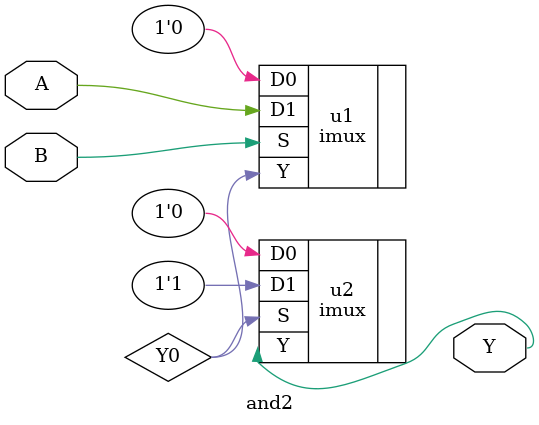
<source format=v>
`timescale 1ns/100ps

module and2(A, B, Y);
  input A, B;
  
  output Y;
  
  wire Y0;
  
  imux u1 (.S(B), .D0(1'b0), .D1(A), .Y(Y0));
  imux u2 (.S(Y0), .D0(1'b0), .D1(1'b1), .Y(Y));  

endmodule
</source>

________________________

* **Task goal**:
Take the line that contains "module and2(A, B, Y);" and every line after it in the material above. Set those lines down exactly and nothing more.

* **Worked solution**:
module and2(A, B, Y);
  input A, B;
  
  output Y;
  
  wire Y0;
  
  imux u1 (.S(B), .D0(1'b0), .D1(A), .Y(Y0));
  imux u2 (.S(Y0), .D0(1'b0), .D1(1'b1), .Y(Y));  

endmodule
</source>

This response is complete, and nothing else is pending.